Information provided:
^^^^^^^^^^^^^^^^
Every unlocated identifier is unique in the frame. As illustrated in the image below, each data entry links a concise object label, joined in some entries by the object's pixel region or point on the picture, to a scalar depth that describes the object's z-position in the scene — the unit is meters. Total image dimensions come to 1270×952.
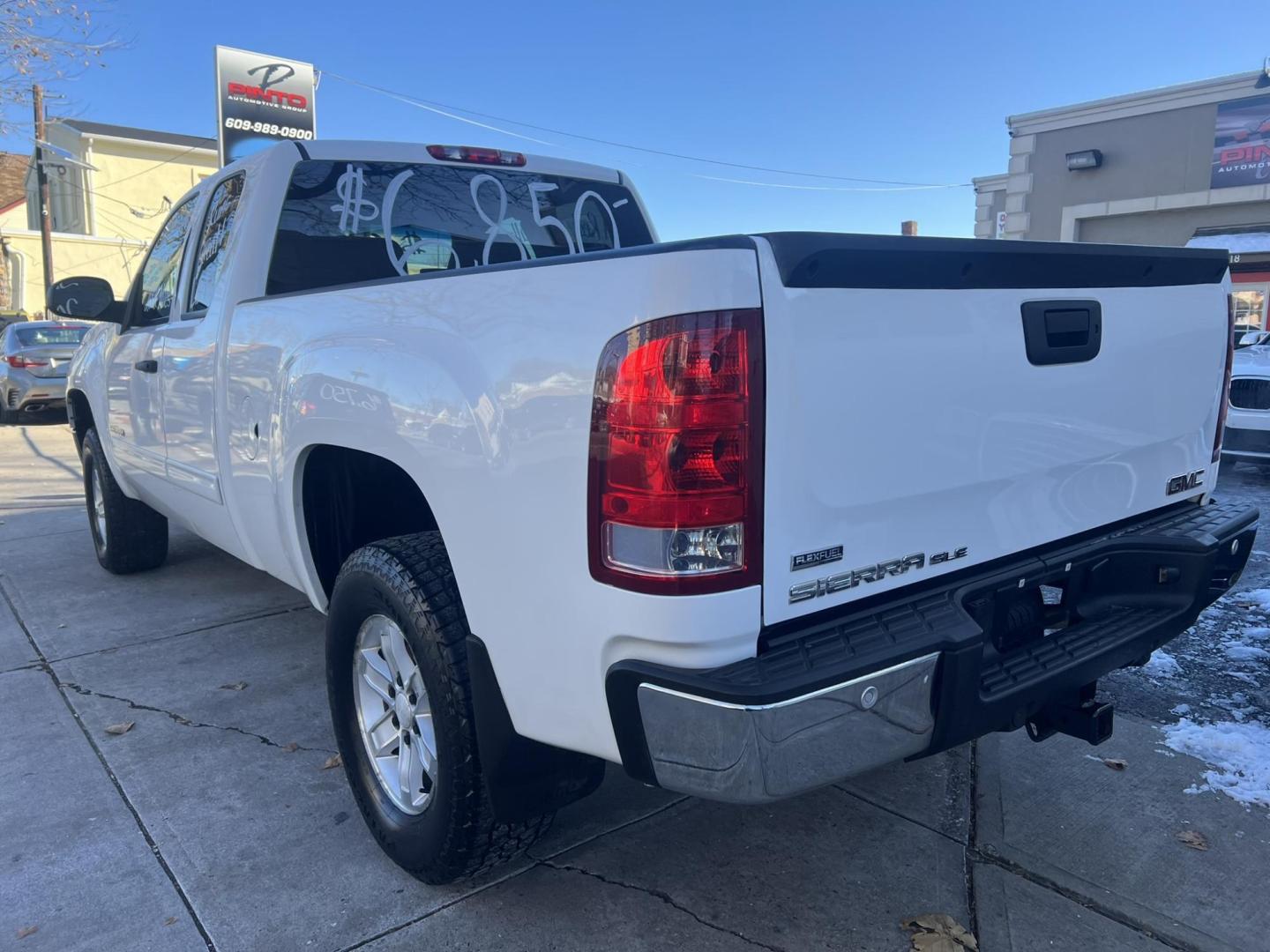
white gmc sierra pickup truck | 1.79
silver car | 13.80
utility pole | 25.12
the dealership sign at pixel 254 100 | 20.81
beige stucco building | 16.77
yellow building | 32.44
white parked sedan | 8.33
^^^^^^^^^^^^^^^^
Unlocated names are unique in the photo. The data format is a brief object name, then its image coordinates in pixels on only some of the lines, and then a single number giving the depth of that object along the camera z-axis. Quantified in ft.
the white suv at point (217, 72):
^^^^^^^^^^^^^^^^
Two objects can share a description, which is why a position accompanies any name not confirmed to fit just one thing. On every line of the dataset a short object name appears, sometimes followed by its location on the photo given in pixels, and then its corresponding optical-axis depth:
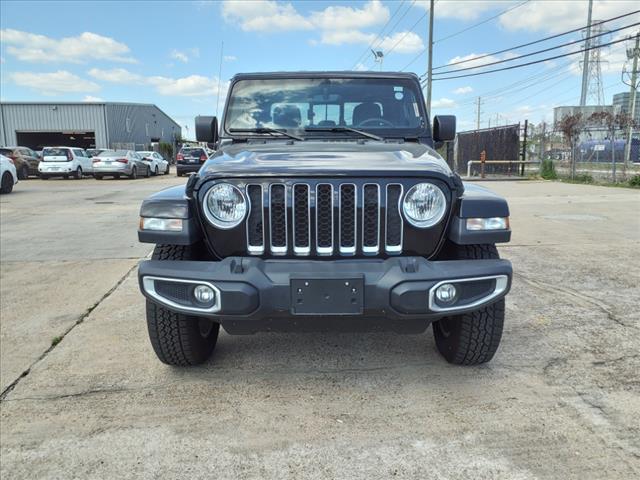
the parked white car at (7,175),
^^^^^^^^^^^^^^^^
Instructions for the task:
Out of the listing above, reproduce exactly the lines from the one with "beige stucco building | 16.77" up to and including the one with "white parked sedan | 8.33".

The answer:
beige stucco building | 16.77
yellow building | 32.44
white parked sedan | 8.33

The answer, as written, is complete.